Extract to read:
==*==
Sexual harassment at work

Sexual harassment can occur in any workplace – regardless of the sector and the company’s size.

The General Act on Equal Treatment (AGG) protects employees against any form of sexual harassment at work and requires employers to ensure a safe work environment that is free from any harassment.

Unfortunately, in many sectors there is still a lack of prevention and functioning complaints structures that protect employees against discrimination. At the same time, many people experiencing sexual harassment are unaware of their rights. The Federal Anti-Discrimination Agency provides information and advice to people who have been harassed and supports employers in enforcing legal protection against discrimination by offering information, studies and material.

The following FAQs provide you with a brief overview of the subject:

Frequently Asked Questions

  • Sexual harassment at work is any sexual behaviour unwanted by the person concerned. It includes not only verbal and physical harassment, such as comments of a sexual nature or unwanted physical contact, but also non-verbal forms of harassment, such as lewd looks or the showing of pornographic images.

    The latest study by the Federal Anti-Discrimination Agency "Dealing with sexual harassment at the workplace - Results of a study on dealing with sexual harassment at the workplace" shows the importance of this comprehensive protection: 62 per cent of respondents experienced harassment in the form of comments of a sexual nature, 44 per cent reported unwanted looks, gestures or wolf-whistling, and 26 per cent reported unwanted physical contact.
==*==
Dataset section:
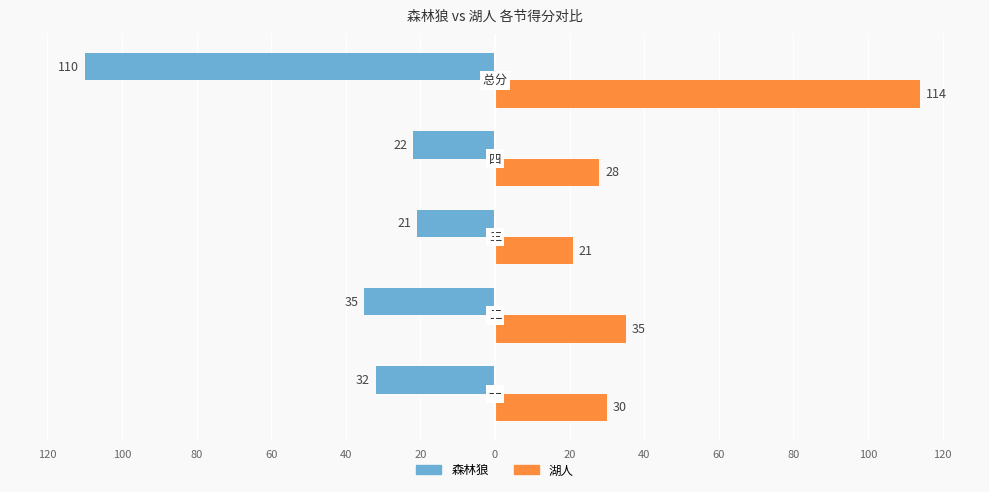

What are all the series names shown in the legend?

森林狼, 湖人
==*==
Tasks and exercises:
A: Shorten the paragraph of the page on sexual harassment at work that begins "Unfortunately, in many sectors", keeping its main facts.
B: From the page on sexual harassment at work, reproduce the part that opens with the words containing "The following FAQs" and closes with "unwanted physical contact.".
The data that comes after the page on sexual harassment at work is separate material.

Answers by item:
A: Many sectors still lack prevention and working complaints structures, and many people who are sexually harassed don't know their rights. The Federal Anti-Discrimination Agency informs and advises those who have been harassed. It also helps employers enforce legal protection against discrimination with information, studies and material.

B:
The following FAQs provide you with a brief overview of the subject:

Frequently Asked Questions

  • Sexual harassment at work is any sexual behaviour unwanted by the person concerned. It includes not only verbal and physical harassment, such as comments of a sexual nature or unwanted physical contact, but also non-verbal forms of harassment, such as lewd looks or the showing of pornographic images.

    The latest study by the Federal Anti-Discrimination Agency "Dealing with sexual harassment at the workplace - Results of a study on dealing with sexual harassment at the workplace" shows the importance of this comprehensive protection: 62 per cent of respondents experienced harassment in the form of comments of a sexual nature, 44 per cent reported unwanted looks, gestures or wolf-whistling, and 26 per cent reported unwanted physical contact.